Dudağımı kemirerek yüzümü buruşturdum. "Anneme o gözle baktığını sanmıyorum. Sadece kibarlıktan öyle davrandığını düşünüyorum. Ayrıca annem babamı hâlâ unutabilmiş değil."

Boran durup bana döndü. "'Gözden ırak olan gönülden de ırak olur' lafını hiç duydun mu?"

Başımı onaylarcasına salladım. "Evet."

"Bazen bir kadın sevdiği adamı artık göremediğinde ve karşısına yeni bir adam çıktığında, bu yeni ilgiye tutunur. Özellikle de hayatına yeni birini alarak kendini iyileştireceğini düşünüyorsa."

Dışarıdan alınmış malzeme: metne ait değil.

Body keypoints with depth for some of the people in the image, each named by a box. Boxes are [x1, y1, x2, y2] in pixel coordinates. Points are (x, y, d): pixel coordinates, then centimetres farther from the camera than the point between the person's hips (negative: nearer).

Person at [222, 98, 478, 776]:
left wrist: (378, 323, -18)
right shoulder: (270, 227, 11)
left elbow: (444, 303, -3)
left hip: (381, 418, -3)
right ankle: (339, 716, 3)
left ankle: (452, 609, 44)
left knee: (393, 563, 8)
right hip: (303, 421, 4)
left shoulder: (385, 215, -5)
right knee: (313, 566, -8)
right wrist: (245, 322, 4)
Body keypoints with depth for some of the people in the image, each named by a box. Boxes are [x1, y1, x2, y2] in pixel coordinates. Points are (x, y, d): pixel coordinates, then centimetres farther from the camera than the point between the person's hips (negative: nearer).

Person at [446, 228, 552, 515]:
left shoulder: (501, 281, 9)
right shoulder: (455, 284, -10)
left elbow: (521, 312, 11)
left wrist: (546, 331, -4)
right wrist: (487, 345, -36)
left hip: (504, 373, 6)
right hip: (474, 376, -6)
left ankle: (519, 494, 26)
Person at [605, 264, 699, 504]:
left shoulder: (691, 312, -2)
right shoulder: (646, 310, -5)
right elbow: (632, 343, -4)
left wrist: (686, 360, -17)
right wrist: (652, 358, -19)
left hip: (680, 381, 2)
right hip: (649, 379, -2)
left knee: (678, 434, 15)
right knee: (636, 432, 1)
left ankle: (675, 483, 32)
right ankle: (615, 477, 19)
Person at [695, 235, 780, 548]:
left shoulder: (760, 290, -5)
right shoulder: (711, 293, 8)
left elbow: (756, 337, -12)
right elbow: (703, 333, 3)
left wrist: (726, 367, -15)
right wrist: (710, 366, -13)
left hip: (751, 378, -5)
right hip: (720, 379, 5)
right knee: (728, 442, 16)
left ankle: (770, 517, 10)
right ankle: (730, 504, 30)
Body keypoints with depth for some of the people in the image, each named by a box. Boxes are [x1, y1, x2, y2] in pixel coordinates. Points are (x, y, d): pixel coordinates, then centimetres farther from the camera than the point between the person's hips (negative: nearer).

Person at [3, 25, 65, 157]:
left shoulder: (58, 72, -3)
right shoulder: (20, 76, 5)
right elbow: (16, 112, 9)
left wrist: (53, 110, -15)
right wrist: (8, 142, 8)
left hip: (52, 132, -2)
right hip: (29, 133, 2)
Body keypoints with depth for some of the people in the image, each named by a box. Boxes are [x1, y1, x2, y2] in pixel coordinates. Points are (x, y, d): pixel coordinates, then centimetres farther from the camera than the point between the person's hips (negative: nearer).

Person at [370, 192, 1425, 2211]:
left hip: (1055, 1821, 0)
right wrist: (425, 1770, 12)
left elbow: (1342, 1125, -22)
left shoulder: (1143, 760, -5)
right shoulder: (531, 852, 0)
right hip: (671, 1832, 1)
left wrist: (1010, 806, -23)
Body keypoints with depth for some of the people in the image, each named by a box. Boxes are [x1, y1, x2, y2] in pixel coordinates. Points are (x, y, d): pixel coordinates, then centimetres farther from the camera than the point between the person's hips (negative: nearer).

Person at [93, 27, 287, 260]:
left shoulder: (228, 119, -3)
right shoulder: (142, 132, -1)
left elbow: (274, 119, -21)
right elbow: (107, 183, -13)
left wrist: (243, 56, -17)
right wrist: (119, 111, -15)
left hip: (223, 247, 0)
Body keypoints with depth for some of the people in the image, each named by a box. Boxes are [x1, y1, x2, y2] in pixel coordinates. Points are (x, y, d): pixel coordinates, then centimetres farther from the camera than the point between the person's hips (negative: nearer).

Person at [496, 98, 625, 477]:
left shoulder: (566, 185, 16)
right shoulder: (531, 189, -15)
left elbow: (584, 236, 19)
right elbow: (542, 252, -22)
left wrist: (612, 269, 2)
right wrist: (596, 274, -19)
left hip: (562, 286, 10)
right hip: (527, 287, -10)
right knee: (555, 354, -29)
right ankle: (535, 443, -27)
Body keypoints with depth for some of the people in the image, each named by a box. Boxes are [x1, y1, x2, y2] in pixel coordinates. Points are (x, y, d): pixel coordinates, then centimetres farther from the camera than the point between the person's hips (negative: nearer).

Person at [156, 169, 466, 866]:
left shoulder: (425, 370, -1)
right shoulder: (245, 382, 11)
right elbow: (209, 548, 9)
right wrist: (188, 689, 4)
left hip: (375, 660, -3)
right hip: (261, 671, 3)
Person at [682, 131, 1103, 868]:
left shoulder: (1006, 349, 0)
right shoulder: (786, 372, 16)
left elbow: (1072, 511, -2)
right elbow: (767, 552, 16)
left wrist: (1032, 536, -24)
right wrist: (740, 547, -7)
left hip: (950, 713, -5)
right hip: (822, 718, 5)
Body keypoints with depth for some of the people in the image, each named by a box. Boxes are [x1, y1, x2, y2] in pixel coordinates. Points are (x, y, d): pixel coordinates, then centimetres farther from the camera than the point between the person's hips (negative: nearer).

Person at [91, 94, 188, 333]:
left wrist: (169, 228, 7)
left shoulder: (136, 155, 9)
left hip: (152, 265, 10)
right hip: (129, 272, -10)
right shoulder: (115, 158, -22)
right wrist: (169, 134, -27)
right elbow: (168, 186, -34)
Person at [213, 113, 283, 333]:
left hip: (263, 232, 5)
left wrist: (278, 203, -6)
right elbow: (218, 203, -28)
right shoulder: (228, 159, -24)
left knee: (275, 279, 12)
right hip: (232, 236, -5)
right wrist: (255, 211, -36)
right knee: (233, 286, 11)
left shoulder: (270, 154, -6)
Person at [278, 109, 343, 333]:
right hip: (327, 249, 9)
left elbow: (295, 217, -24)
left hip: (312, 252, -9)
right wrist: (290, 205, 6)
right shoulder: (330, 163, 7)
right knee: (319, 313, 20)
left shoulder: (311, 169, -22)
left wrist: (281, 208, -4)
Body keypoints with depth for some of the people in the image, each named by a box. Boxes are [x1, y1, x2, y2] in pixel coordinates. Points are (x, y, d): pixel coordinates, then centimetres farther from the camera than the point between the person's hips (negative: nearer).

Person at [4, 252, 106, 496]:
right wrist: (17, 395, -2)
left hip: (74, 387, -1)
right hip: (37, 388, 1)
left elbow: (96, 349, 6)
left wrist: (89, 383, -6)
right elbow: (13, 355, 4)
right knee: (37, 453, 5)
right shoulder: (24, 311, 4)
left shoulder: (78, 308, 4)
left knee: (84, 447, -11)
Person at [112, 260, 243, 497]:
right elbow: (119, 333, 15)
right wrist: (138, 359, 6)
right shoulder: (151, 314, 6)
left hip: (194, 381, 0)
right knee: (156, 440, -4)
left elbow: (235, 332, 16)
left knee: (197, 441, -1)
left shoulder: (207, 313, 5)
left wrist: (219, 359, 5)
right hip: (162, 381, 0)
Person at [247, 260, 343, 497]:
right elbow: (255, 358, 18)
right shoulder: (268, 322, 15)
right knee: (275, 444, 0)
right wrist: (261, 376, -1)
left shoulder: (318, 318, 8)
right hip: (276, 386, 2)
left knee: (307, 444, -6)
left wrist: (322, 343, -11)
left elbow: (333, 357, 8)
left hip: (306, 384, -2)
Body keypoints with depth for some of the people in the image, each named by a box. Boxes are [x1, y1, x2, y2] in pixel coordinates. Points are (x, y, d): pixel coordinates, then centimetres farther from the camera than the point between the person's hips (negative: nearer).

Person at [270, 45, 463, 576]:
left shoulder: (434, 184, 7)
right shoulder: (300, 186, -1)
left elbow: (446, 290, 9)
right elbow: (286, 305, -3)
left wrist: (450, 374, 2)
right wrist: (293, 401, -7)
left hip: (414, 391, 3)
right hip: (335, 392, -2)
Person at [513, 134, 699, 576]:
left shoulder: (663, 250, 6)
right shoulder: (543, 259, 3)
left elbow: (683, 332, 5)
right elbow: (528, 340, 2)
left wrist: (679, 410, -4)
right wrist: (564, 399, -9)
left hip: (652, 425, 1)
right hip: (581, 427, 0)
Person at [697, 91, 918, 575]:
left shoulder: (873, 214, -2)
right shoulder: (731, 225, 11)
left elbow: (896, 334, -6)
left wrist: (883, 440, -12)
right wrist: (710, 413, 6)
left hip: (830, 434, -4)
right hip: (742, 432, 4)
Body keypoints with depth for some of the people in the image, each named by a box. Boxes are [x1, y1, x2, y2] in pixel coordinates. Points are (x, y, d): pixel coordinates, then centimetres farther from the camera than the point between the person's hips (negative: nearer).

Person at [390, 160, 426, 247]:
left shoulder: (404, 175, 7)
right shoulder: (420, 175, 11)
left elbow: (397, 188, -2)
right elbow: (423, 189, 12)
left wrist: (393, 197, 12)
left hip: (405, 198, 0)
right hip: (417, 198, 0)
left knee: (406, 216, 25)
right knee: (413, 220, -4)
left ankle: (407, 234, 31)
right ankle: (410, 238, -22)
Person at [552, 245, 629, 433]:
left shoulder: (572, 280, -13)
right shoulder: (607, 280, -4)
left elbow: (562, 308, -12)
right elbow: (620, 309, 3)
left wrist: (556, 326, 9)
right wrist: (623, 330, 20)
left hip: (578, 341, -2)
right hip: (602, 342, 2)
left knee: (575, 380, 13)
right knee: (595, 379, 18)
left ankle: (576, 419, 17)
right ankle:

Açıkçası söyledikleri mantıklı geliyordu. Ve annem Behçet amcaya biraz fazla güveniyor gibiydi.

İç çektim. "Mm... Haklısın. Ama birbirilerine öyle yaklaştıklarını sanmıyorum."

Bu noktada artık kendimi ikna etmeye çalışıyordum.

"Bu, o kadar katı bir ebeveyn olmasına rağmen kızını ona neden gözü kapalı emanet ettiğini açıklıyor. Bence aralarında bir şeyler oluyor, Beste."

Behçet amcanın benim dün Boran'la olmamdan ne kadar memnun olduğunu düşününce, bunun bizi ayıracağını bile bile annemle çıkma gibi bir niyeti olduğunu sanmıyordum.

"Bilmem. Bu her ne kadar tehlikeli olsa da belki de çok fazla ortak noktaları vardır, bu yüzden birbirlerine güvenebileceklerini düşünüyorlardır. Ama annem babama âşık ve onun böyle bir şey yapacağını hiç sanmıyorum."

O anda amfinin köşesindeki bir kız grubunu görünce duraksadım. Bana fesatlıkla bakarak aralarında fısıldaşıyorlardı. Bir saniye içinde onların geçen hafta konserde benimle ilgili ileri geri konuşan salak kızlar olduğunu anladım.

Ben yutkunmakta zorlanırken Boran kaşlarını çattı. "Ne oldu?"

"Konserdeki o kızlar..."

Onları bulmak için başını çevirmeye kalkışınca hemen yüzünü tutup kendime çevirdim. "Hemen bakma, Boran," diye kıkırdadım.